→ **Exercise details**:
Only one stretch of the listing below is wanted. Give it again exactly, from the line with "X144265000Y-108260000D03*" through the line with "X158240000Y-90740000D03*".

--- Records for the task ---

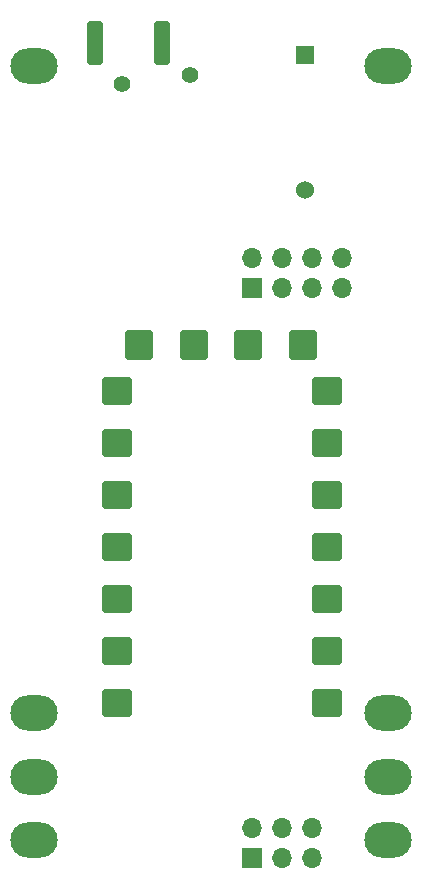
<source format=gbr>
%TF.GenerationSoftware,KiCad,Pcbnew,8.0.8*%
%TF.CreationDate,2025-01-26T19:35:19-06:00*%
%TF.ProjectId,ptSolar,7074536f-6c61-4722-9e6b-696361645f70,rev?*%
%TF.SameCoordinates,Original*%
%TF.FileFunction,Soldermask,Bot*%
%TF.FilePolarity,Negative*%
%FSLAX46Y46*%
G04 Gerber Fmt 4.6, Leading zero omitted, Abs format (unit mm)*
G04 Created by KiCad (PCBNEW 8.0.8) date 2025-01-26 19:35:19*
%MOMM*%
%LPD*%
G01*
G04 APERTURE LIST*
G04 Aperture macros list*
%AMRoundRect*
0 Rectangle with rounded corners*
0 $1 Rounding radius*
0 $2 $3 $4 $5 $6 $7 $8 $9 X,Y pos of 4 corners*
0 Add a 4 corners polygon primitive as box body*
4,1,4,$2,$3,$4,$5,$6,$7,$8,$9,$2,$3,0*
0 Add four circle primitives for the rounded corners*
1,1,$1+$1,$2,$3*
1,1,$1+$1,$4,$5*
1,1,$1+$1,$6,$7*
1,1,$1+$1,$8,$9*
0 Add four rect primitives between the rounded corners*
20,1,$1+$1,$2,$3,$4,$5,0*
20,1,$1+$1,$4,$5,$6,$7,0*
20,1,$1+$1,$6,$7,$8,$9,0*
20,1,$1+$1,$8,$9,$2,$3,0*%
G04 Aperture macros list end*
%ADD10C,1.400000*%
%ADD11O,4.000000X3.000000*%
%ADD12RoundRect,0.115000X-1.135000X-1.035000X1.135000X-1.035000X1.135000X1.035000X-1.135000X1.035000X0*%
%ADD13RoundRect,0.115000X-1.035000X-1.135000X1.035000X-1.135000X1.035000X1.135000X-1.035000X1.135000X0*%
%ADD14R,1.524000X1.524000*%
%ADD15C,1.524000*%
%ADD16R,1.700000X1.700000*%
%ADD17O,1.700000X1.700000*%
%ADD18RoundRect,0.250000X0.425000X1.600000X-0.425000X1.600000X-0.425000X-1.600000X0.425000X-1.600000X0*%
G04 APERTURE END LIST*
D10*
%TO.C,ANT2b1*%
X150500000Y-72750000D03*
%TD*%
%TO.C,ANT2a1*%
X144750000Y-73500000D03*
%TD*%
D11*
%TO.C,J1*%
X137250000Y-72000000D03*
X137250000Y-126750000D03*
X137250000Y-132125000D03*
X137250000Y-137500000D03*
%TD*%
%TO.C,J2*%
X167250000Y-137500000D03*
X167250000Y-132125000D03*
X167250000Y-126750000D03*
X167250000Y-72000000D03*
%TD*%
D12*
%TO.C,U2*%
X162065000Y-125860000D03*
X162065000Y-121460000D03*
X162065000Y-117060000D03*
X162065000Y-112660000D03*
X162065000Y-108260000D03*
X162065000Y-103860000D03*
X162065000Y-99460000D03*
D13*
X160065000Y-95560000D03*
X155431666Y-95560000D03*
X150798333Y-95560000D03*
X146165000Y-95560000D03*
D12*
X144265000Y-99460000D03*
X144265000Y-103860000D03*
X144265000Y-108260000D03*
X144265000Y-112660000D03*
X144265000Y-117060000D03*
X144265000Y-121460000D03*
X144265000Y-125860000D03*
%TD*%
D14*
%TO.C,C1*%
X160250000Y-71000000D03*
D15*
X160250000Y-82500000D03*
%TD*%
D16*
%TO.C,J5*%
X155700000Y-90740000D03*
D17*
X155700000Y-88200000D03*
X158240000Y-90740000D03*
X158240000Y-88200000D03*
X160780000Y-90740000D03*
X160780000Y-88200000D03*
X163320000Y-90740000D03*
X163320000Y-88200000D03*
%TD*%
D18*
%TO.C,ANT2*%
X148075000Y-70000000D03*
X142425000Y-70000000D03*
%TD*%
D16*
%TO.C,J4*%
X155700000Y-139000000D03*
D17*
X155700000Y-136460000D03*
X158240000Y-139000000D03*
X158240000Y-136460000D03*
X160780000Y-139000000D03*
X160780000Y-136460000D03*
%TD*%
M02*

</source>
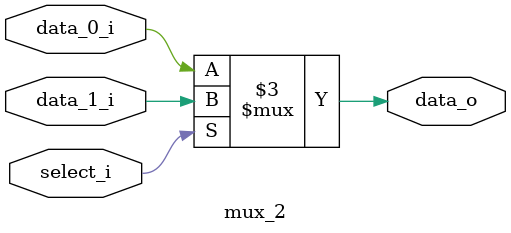
<source format=sv>
`timescale 1ns / 1ps

module mux_2 #
(
    parameter integer DATA_WIDTH = 1
)
(
    input  logic                      select_i,
           
    input  logic [DATA_WIDTH - 1 : 0] data_0_i,
    input  logic [DATA_WIDTH - 1 : 0] data_1_i,
           
    output logic [DATA_WIDTH - 1 : 0] data_o
);
    
    always_comb begin
        data_o = (1'h0 == select_i) ? data_0_i : data_1_i;
    end

endmodule

</source>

---

→ **Answer to this exercise**:
X144265000Y-108260000D03*
X144265000Y-112660000D03*
X144265000Y-117060000D03*
X144265000Y-121460000D03*
X144265000Y-125860000D03*
%TD*%
D14*
%TO.C,C1*%
X160250000Y-71000000D03*
D15*
X160250000Y-82500000D03*
%TD*%
D16*
%TO.C,J5*%
X155700000Y-90740000D03*
D17*
X155700000Y-88200000D03*
X158240000Y-90740000D03*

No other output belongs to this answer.